For the desktop, our main goal right now is to get to the point where
people outside of OSAF are using Chandler (Beta). We're currently
targeting March 2007. This does not imply that Chandler will be feature
complete for a 1.0 release in March. We hope to iterate and adjust the
feature set based on what we learn, and have set no target date yet for 1.0.
For Cosmo, the server will need to support the desktop in the same
timeframe, and we hope to have a limited set of UI features that are
solid and useful enough to be used by people outside of OSAF. This set
of features needs to go through an "Alpha" cycle and hit a "Beta" stage
in the same timeframe. (Ted and Priscilla are working on a realistic
plan for Cosmo given those constraints.)
Cosmo's roadmap will likely extend beyond this timeframe, so the
alpha/beta milestone naming scheme for the releases might not make as
much sense.
I'm open to different alternatives on the numbering schemes, but wanted
to set this context for making decisions about release management from here.
Cheers,
Katie
Priscilla Chung wrote:
On Aug 29, 2006, at 11:41 AM, Heikki Toivonen wrote:
What is Cosmo's milestone numbering scheme?

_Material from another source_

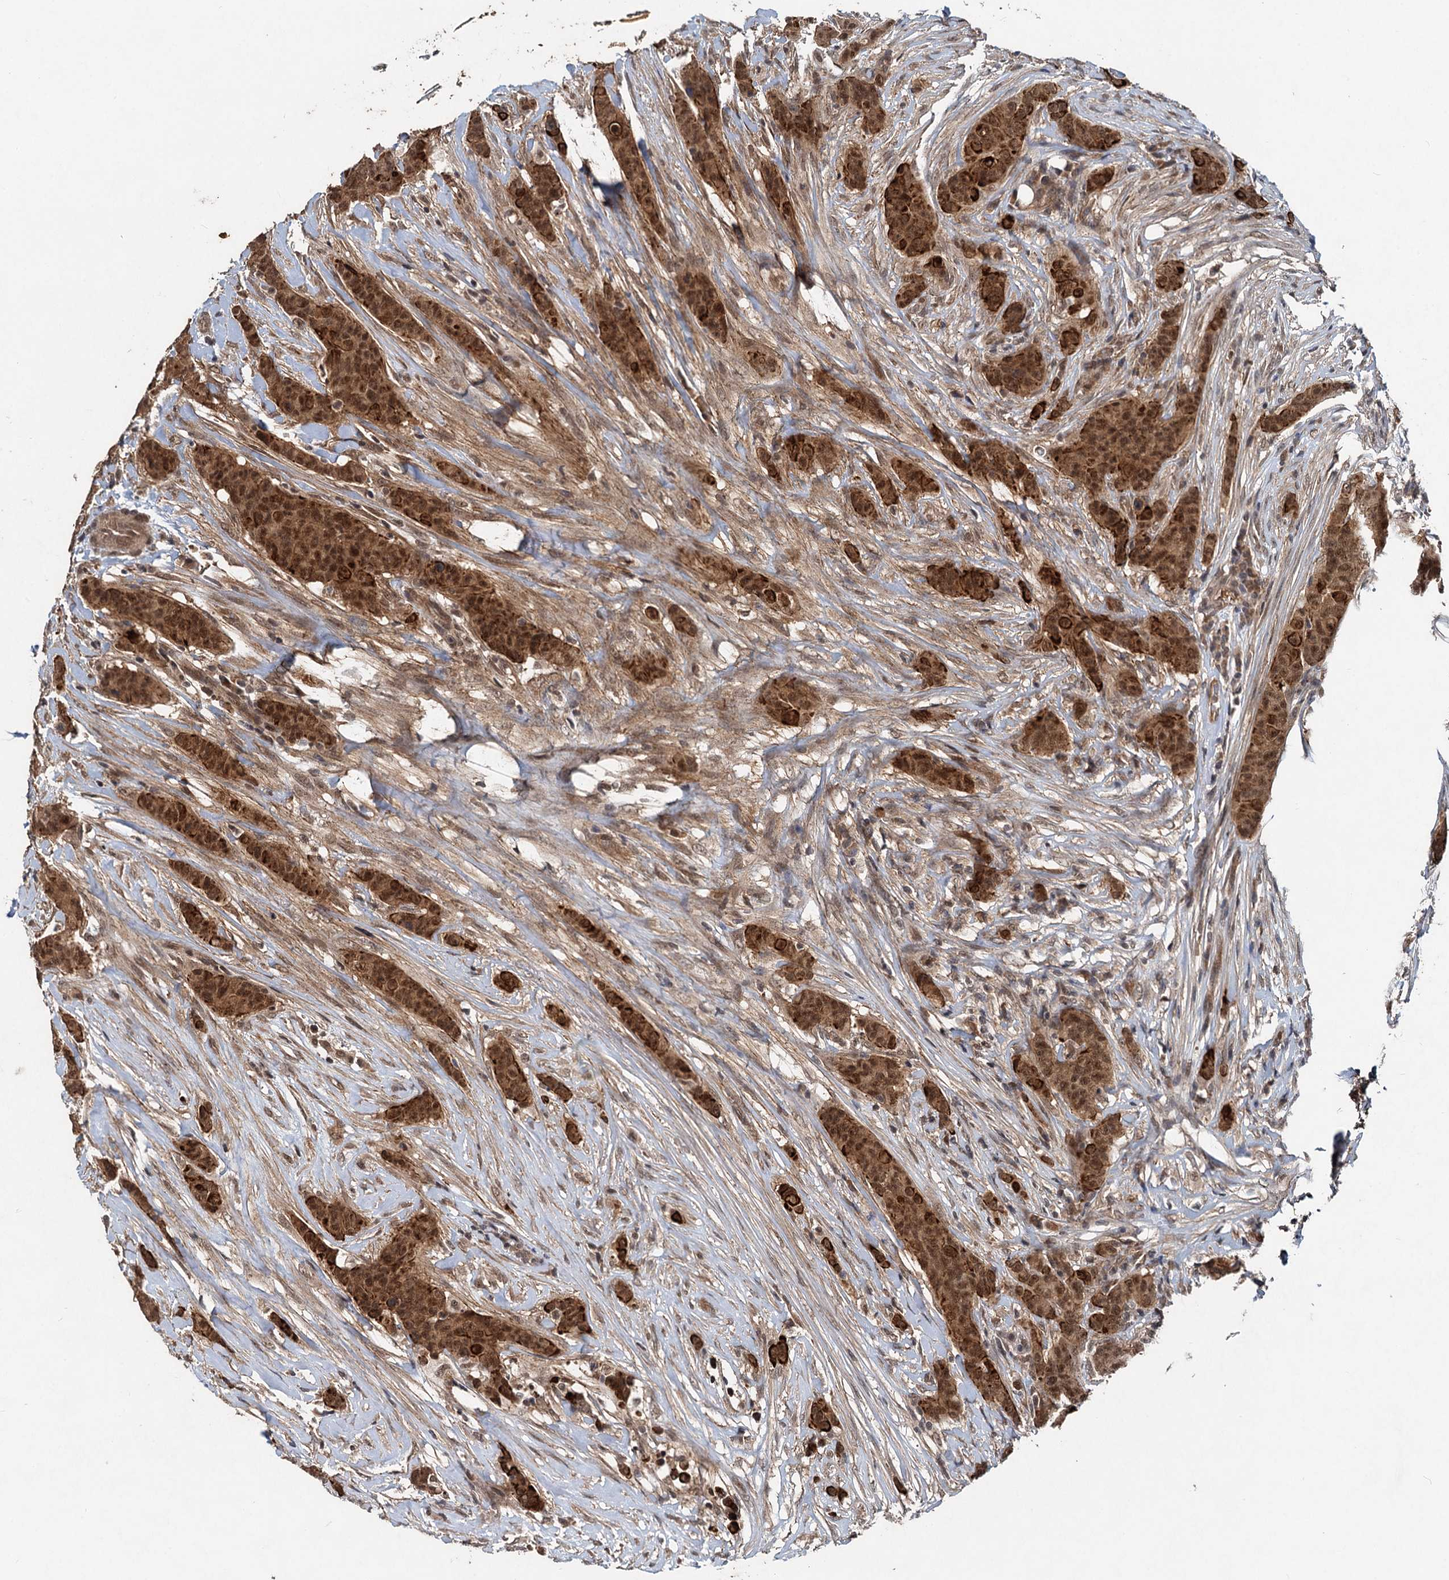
{"staining": {"intensity": "strong", "quantity": ">75%", "location": "cytoplasmic/membranous,nuclear"}, "tissue": "breast cancer", "cell_type": "Tumor cells", "image_type": "cancer", "snomed": [{"axis": "morphology", "description": "Duct carcinoma"}, {"axis": "topography", "description": "Breast"}], "caption": "IHC photomicrograph of neoplastic tissue: human breast cancer (infiltrating ductal carcinoma) stained using IHC reveals high levels of strong protein expression localized specifically in the cytoplasmic/membranous and nuclear of tumor cells, appearing as a cytoplasmic/membranous and nuclear brown color.", "gene": "RITA1", "patient": {"sex": "female", "age": 40}}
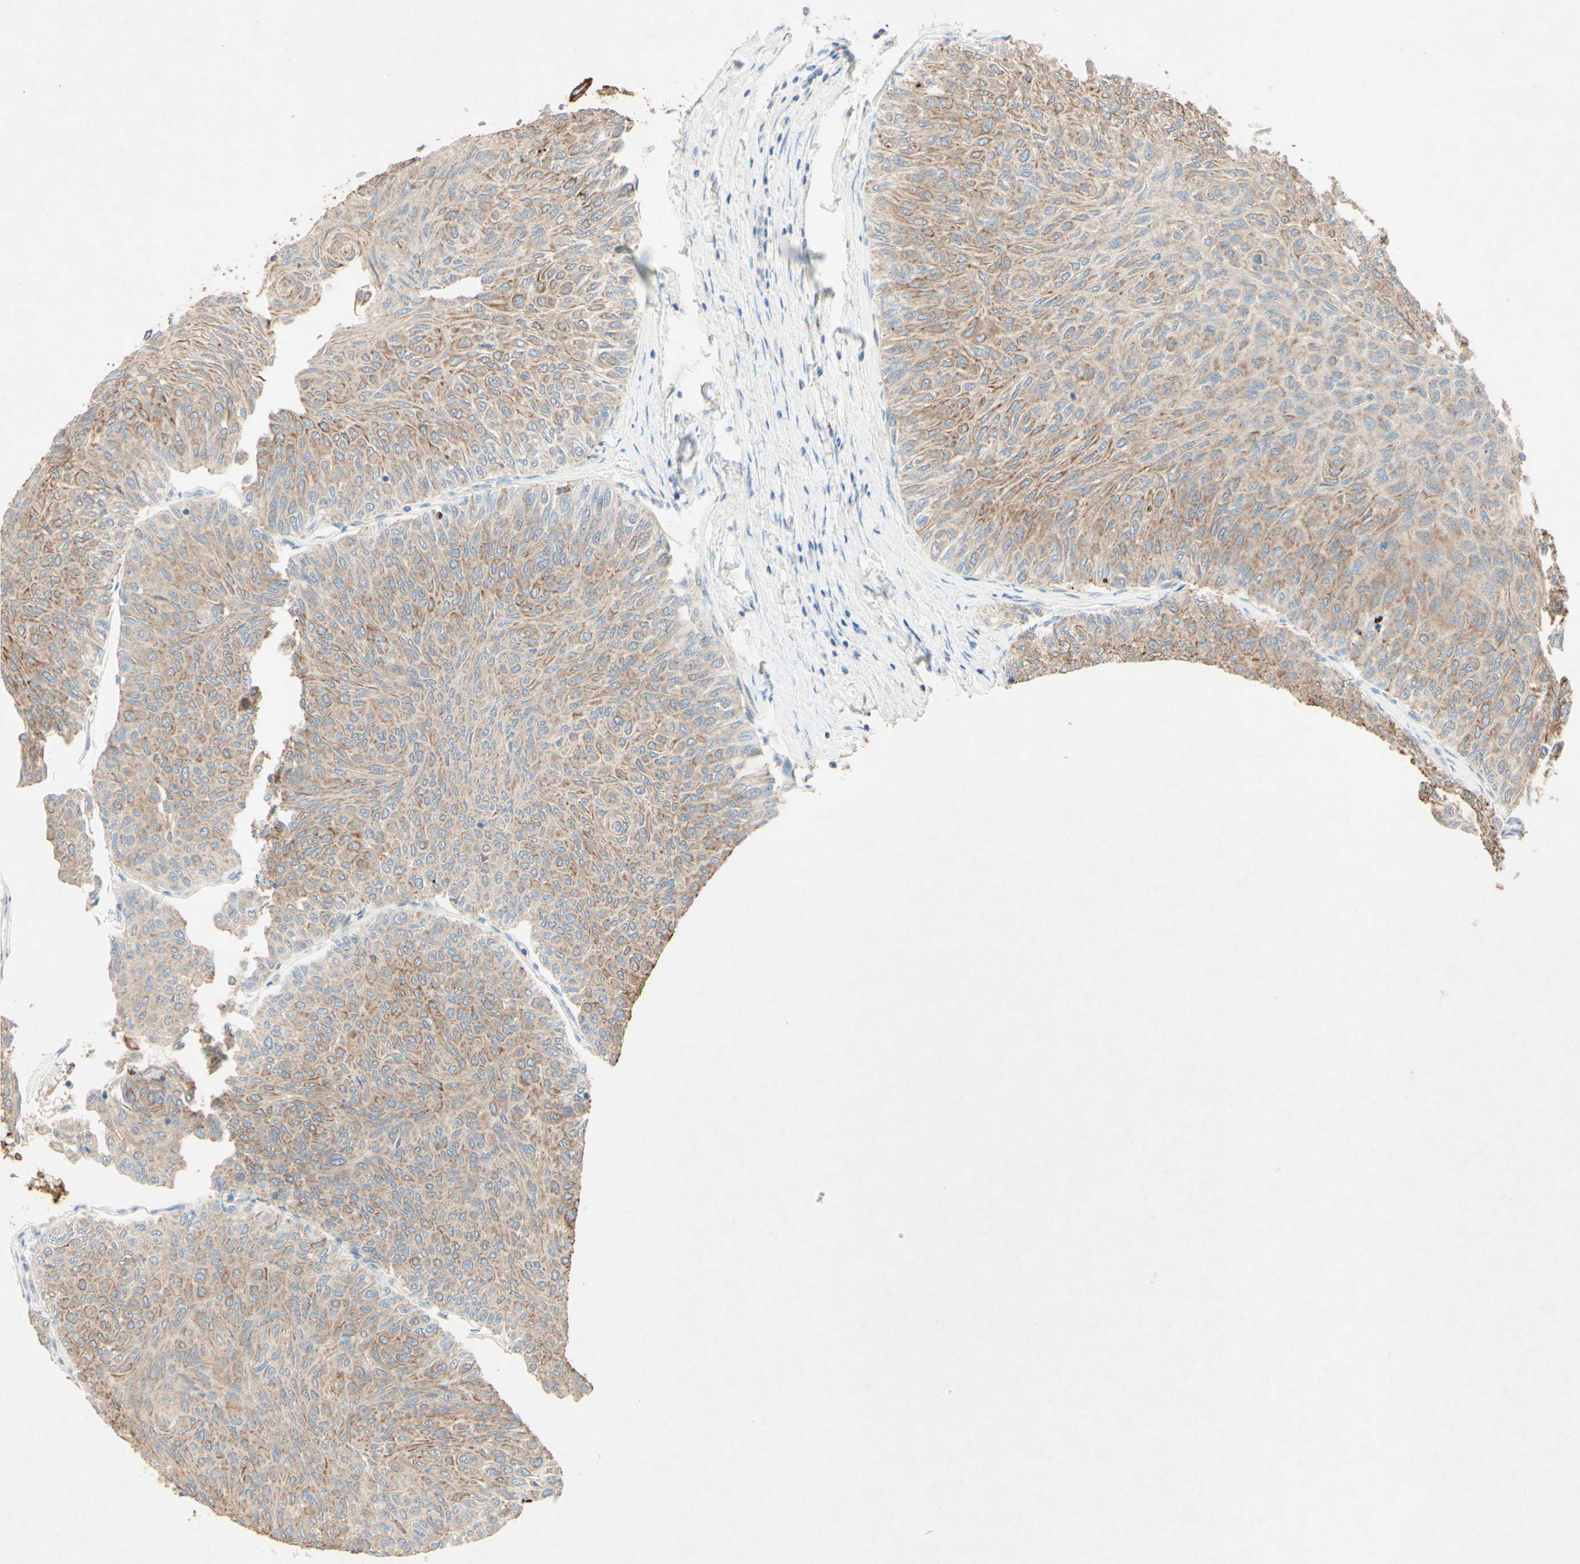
{"staining": {"intensity": "weak", "quantity": ">75%", "location": "cytoplasmic/membranous"}, "tissue": "urothelial cancer", "cell_type": "Tumor cells", "image_type": "cancer", "snomed": [{"axis": "morphology", "description": "Urothelial carcinoma, Low grade"}, {"axis": "topography", "description": "Urinary bladder"}], "caption": "Human urothelial carcinoma (low-grade) stained with a brown dye exhibits weak cytoplasmic/membranous positive expression in about >75% of tumor cells.", "gene": "MTM1", "patient": {"sex": "male", "age": 78}}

So far there has been a proposal on the Cosmo-dev list to call each
milestone 0.5M1, 0.5M2 etc. though nothing is set yet. Perhaps I was the
only one who was unfamiliar with the use of 'M's, but as Ted pointed
out, it is used in the Eclipse Foundation among other's. If it is widely
used in the development community then I'm fine with it.
Next are the terms alpha and beta. Chandler uses alpha to mark a product
that is usable inside of OSAF. Beta is something we want the public to
give a try; think "Google Beta".
I believe Cosmo is using beta to mean feature complete; can you confirm?
No, I believe the term beta would mean people outside the OSAF
organization will be able to use Cosmo, but it is NOT feature complete.
Opposed to Alpha, which people inside the OSAF organization, everyone
would be encouraged to 'dog-food' Cosmo.
I believe we should unify what alpha and beta mean between the projects.